Faithfully repeat all of the records, as they are written below.

Recorded data
........

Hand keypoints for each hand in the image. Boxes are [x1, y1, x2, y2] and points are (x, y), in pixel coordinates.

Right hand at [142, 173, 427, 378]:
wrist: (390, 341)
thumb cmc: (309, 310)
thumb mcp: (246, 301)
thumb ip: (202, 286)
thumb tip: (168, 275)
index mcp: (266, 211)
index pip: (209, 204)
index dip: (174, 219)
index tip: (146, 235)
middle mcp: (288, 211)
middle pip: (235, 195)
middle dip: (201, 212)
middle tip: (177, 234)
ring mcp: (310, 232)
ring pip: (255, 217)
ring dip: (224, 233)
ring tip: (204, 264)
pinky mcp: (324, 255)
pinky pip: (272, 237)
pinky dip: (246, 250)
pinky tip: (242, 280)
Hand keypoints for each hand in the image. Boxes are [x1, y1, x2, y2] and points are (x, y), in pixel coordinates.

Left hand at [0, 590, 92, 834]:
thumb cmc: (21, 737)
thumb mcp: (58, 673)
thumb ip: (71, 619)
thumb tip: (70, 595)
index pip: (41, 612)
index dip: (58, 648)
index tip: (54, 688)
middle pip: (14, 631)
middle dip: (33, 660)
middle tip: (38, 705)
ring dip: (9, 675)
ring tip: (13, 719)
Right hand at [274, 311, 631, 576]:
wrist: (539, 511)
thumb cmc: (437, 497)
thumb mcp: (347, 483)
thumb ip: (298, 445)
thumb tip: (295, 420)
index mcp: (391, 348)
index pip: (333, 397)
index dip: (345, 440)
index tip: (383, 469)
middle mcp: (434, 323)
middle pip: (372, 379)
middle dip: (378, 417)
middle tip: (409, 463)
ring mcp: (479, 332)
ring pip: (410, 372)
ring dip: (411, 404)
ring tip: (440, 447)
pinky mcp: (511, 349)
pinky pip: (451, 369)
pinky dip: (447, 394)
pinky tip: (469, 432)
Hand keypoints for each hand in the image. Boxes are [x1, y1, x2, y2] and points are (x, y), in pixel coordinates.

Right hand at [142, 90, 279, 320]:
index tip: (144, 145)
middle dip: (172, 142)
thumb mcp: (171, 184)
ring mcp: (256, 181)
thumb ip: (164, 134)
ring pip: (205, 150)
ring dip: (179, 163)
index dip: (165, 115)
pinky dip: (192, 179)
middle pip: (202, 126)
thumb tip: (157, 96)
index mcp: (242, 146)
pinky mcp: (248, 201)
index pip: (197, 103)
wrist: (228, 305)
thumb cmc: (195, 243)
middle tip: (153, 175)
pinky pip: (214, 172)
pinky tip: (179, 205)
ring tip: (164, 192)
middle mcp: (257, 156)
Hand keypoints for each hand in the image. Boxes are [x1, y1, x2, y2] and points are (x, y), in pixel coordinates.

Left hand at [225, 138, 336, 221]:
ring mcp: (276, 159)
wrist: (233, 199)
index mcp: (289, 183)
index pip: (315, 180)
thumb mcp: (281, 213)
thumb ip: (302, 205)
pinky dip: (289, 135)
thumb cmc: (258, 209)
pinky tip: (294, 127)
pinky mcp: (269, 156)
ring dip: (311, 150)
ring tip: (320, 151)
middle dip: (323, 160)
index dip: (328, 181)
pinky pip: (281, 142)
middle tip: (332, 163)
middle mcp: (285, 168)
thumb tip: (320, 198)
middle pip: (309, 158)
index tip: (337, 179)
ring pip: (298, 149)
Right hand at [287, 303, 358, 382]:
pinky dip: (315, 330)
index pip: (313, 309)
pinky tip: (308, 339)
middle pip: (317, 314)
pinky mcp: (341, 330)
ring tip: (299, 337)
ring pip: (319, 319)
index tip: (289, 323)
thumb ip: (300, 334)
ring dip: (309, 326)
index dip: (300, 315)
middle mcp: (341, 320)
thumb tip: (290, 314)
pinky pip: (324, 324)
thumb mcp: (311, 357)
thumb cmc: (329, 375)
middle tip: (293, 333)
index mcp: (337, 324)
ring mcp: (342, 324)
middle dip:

........

**Response area**
Hand keypoints for each hand in the image. Boxes are [x1, y1, x2, y2] and points are (x, y), in pixel coordinates.

Right hand at [142, 173, 427, 378]:
wrist: (390, 341)
thumb cmc: (309, 310)
thumb mcp: (246, 301)
thumb ip: (202, 286)
thumb tip: (168, 275)
index mcp: (266, 211)
index pip: (209, 204)
index dip: (174, 219)
index tip: (146, 235)
middle mcp: (288, 211)
middle pip: (235, 195)
middle dip: (201, 212)
middle tip: (177, 234)
ring mcp: (310, 232)
ring pip: (255, 217)
ring dip: (224, 233)
ring tip: (204, 264)
pinky mcp: (324, 255)
pinky pip: (272, 237)
pinky dip: (246, 250)
pinky tip: (242, 280)
Hand keypoints for each hand in the image. Boxes are [x1, y1, x2, y2] and points are (x, y), in pixel coordinates.

Left hand at [0, 590, 92, 834]:
thumb cmc: (21, 737)
thumb mcp: (58, 673)
thumb ip: (71, 619)
thumb tip: (70, 595)
index pip: (41, 612)
index dip: (58, 648)
index tip: (54, 688)
middle pip: (14, 631)
middle dip: (33, 660)
middle tip: (38, 705)
ring dip: (9, 675)
ring tip: (13, 719)
Right hand at [274, 311, 631, 576]:
wrist: (539, 511)
thumb cmc: (437, 497)
thumb mcp: (347, 483)
thumb ip: (298, 445)
thumb tip: (295, 420)
index mcp: (391, 348)
index pip: (333, 397)
index dip: (345, 440)
index tip: (383, 469)
middle mcp: (434, 323)
middle pip: (372, 379)
middle dip: (378, 417)
middle tip: (409, 463)
ring mcp: (479, 332)
ring pip: (410, 372)
ring dip: (411, 404)
ring tip: (440, 447)
pinky mcp: (511, 349)
pinky pip: (451, 369)
pinky dip: (447, 394)
pinky tip: (469, 432)
Hand keypoints for each hand in the image. Boxes are [x1, y1, x2, y2] and points are (x, y), in pixel coordinates.

Right hand at [142, 90, 279, 320]:
index tip: (144, 145)
middle dip: (172, 142)
thumb mcp: (171, 184)
ring mcp: (256, 181)
thumb ip: (164, 134)
ring pip: (205, 150)
ring dip: (179, 163)
index dip: (165, 115)
pinky dip: (192, 179)
middle pip: (202, 126)
thumb tip: (157, 96)
index mcp: (242, 146)
pinky mcp: (248, 201)
index pip: (197, 103)
wrist: (228, 305)
thumb cmc: (195, 243)
middle tip: (153, 175)
pinky pip: (214, 172)
pinky tip: (179, 205)
ring tip: (164, 192)
middle mcp: (257, 156)
Hand keypoints for each hand in the image. Boxes are [x1, y1, x2, y2] and points are (x, y), in pixel coordinates.

Left hand at [225, 138, 336, 221]:
ring mcp: (276, 159)
wrist: (233, 199)
index mcp: (289, 183)
index pip: (315, 180)
thumb mcp: (281, 213)
thumb ip: (302, 205)
pinky dip: (289, 135)
thumb cmc: (258, 209)
pinky tip: (294, 127)
pinky mcp: (269, 156)
ring dip: (311, 150)
ring tip: (320, 151)
middle dip: (323, 160)
index dip: (328, 181)
pinky pip: (281, 142)
middle tip: (332, 163)
middle mcp: (285, 168)
thumb tip: (320, 198)
middle pip: (309, 158)
index tip: (337, 179)
ring pip: (298, 149)
Right hand at [287, 303, 358, 382]:
pinky dip: (315, 330)
index pip: (313, 309)
pinky tip: (308, 339)
middle pip: (317, 314)
pinky mcp: (341, 330)
ring tip: (299, 337)
ring pip: (319, 319)
index tip: (289, 323)
thumb ip: (300, 334)
ring dip: (309, 326)
index dip: (300, 315)
middle mcp: (341, 320)
thumb tip: (290, 314)
pinky pip: (324, 324)
thumb mcp: (311, 357)
thumb cmc: (329, 375)
middle tip: (293, 333)
index mcp: (337, 324)
ring mcp: (342, 324)
middle dip:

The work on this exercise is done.